**WHAT IS NEEDED:** Each entry needs to be reproduced verbatim.

**SUPPLIED RECORDS:**
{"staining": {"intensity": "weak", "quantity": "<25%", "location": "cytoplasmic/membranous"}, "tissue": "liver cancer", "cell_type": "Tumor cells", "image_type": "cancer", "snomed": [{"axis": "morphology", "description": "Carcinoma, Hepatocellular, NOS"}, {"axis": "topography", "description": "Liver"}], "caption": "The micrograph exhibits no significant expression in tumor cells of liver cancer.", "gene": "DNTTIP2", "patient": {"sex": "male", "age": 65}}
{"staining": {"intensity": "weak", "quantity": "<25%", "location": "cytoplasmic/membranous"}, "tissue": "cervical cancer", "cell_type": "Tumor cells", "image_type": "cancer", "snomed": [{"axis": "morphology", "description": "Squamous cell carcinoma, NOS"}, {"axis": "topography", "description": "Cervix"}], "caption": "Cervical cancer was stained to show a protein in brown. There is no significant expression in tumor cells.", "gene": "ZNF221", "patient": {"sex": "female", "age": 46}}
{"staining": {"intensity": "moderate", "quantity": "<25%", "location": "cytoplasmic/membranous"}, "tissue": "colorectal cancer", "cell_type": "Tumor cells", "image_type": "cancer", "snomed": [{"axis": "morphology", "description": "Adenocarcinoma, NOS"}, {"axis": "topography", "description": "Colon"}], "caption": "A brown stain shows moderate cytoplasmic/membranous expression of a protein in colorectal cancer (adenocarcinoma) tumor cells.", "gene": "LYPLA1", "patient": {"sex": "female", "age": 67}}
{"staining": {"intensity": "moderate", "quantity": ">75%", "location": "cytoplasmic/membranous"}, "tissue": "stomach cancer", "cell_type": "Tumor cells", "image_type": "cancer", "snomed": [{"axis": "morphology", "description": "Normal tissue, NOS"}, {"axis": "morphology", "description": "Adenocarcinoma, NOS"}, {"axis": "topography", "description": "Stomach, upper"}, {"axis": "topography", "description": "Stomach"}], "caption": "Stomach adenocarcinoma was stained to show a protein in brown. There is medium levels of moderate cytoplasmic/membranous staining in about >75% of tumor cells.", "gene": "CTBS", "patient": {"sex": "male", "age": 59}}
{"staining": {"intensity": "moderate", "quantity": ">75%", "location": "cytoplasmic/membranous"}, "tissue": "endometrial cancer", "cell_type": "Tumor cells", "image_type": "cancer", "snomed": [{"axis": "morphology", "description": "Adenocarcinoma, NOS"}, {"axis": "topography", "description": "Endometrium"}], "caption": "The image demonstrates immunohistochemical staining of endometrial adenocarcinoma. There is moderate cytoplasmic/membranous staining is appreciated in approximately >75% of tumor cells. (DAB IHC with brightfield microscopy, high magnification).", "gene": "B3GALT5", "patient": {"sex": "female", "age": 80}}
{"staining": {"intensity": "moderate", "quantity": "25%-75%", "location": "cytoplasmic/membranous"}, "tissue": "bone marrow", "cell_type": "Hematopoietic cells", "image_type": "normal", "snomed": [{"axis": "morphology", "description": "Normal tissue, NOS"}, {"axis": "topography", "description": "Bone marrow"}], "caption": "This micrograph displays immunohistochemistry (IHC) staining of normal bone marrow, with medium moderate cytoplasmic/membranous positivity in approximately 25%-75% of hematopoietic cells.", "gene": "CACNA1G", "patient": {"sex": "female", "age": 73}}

**THE ANSWER:**
{"staining": {"intensity": "weak", "quantity": "<25%", "location": "cytoplasmic/membranous"}, "tissue": "liver cancer", "cell_type": "Tumor cells", "image_type": "cancer", "snomed": [{"axis": "morphology", "description": "Carcinoma, Hepatocellular, NOS"}, {"axis": "topography", "description": "Liver"}], "caption": "The micrograph exhibits no significant expression in tumor cells of liver cancer.", "gene": "DNTTIP2", "patient": {"sex": "male", "age": 65}}
{"staining": {"intensity": "weak", "quantity": "<25%", "location": "cytoplasmic/membranous"}, "tissue": "cervical cancer", "cell_type": "Tumor cells", "image_type": "cancer", "snomed": [{"axis": "morphology", "description": "Squamous cell carcinoma, NOS"}, {"axis": "topography", "description": "Cervix"}], "caption": "Cervical cancer was stained to show a protein in brown. There is no significant expression in tumor cells.", "gene": "ZNF221", "patient": {"sex": "female", "age": 46}}
{"staining": {"intensity": "moderate", "quantity": "<25%", "location": "cytoplasmic/membranous"}, "tissue": "colorectal cancer", "cell_type": "Tumor cells", "image_type": "cancer", "snomed": [{"axis": "morphology", "description": "Adenocarcinoma, NOS"}, {"axis": "topography", "description": "Colon"}], "caption": "A brown stain shows moderate cytoplasmic/membranous expression of a protein in colorectal cancer (adenocarcinoma) tumor cells.", "gene": "LYPLA1", "patient": {"sex": "female", "age": 67}}
{"staining": {"intensity": "moderate", "quantity": ">75%", "location": "cytoplasmic/membranous"}, "tissue": "stomach cancer", "cell_type": "Tumor cells", "image_type": "cancer", "snomed": [{"axis": "morphology", "description": "Normal tissue, NOS"}, {"axis": "morphology", "description": "Adenocarcinoma, NOS"}, {"axis": "topography", "description": "Stomach, upper"}, {"axis": "topography", "description": "Stomach"}], "caption": "Stomach adenocarcinoma was stained to show a protein in brown. There is medium levels of moderate cytoplasmic/membranous staining in about >75% of tumor cells.", "gene": "CTBS", "patient": {"sex": "male", "age": 59}}
{"staining": {"intensity": "moderate", "quantity": ">75%", "location": "cytoplasmic/membranous"}, "tissue": "endometrial cancer", "cell_type": "Tumor cells", "image_type": "cancer", "snomed": [{"axis": "morphology", "description": "Adenocarcinoma, NOS"}, {"axis": "topography", "description": "Endometrium"}], "caption": "The image demonstrates immunohistochemical staining of endometrial adenocarcinoma. There is moderate cytoplasmic/membranous staining is appreciated in approximately >75% of tumor cells. (DAB IHC with brightfield microscopy, high magnification).", "gene": "B3GALT5", "patient": {"sex": "female", "age": 80}}
{"staining": {"intensity": "moderate", "quantity": "25%-75%", "location": "cytoplasmic/membranous"}, "tissue": "bone marrow", "cell_type": "Hematopoietic cells", "image_type": "normal", "snomed": [{"axis": "morphology", "description": "Normal tissue, NOS"}, {"axis": "topography", "description": "Bone marrow"}], "caption": "This micrograph displays immunohistochemistry (IHC) staining of normal bone marrow, with medium moderate cytoplasmic/membranous positivity in approximately 25%-75% of hematopoietic cells.", "gene": "CACNA1G", "patient": {"sex": "female", "age": 73}}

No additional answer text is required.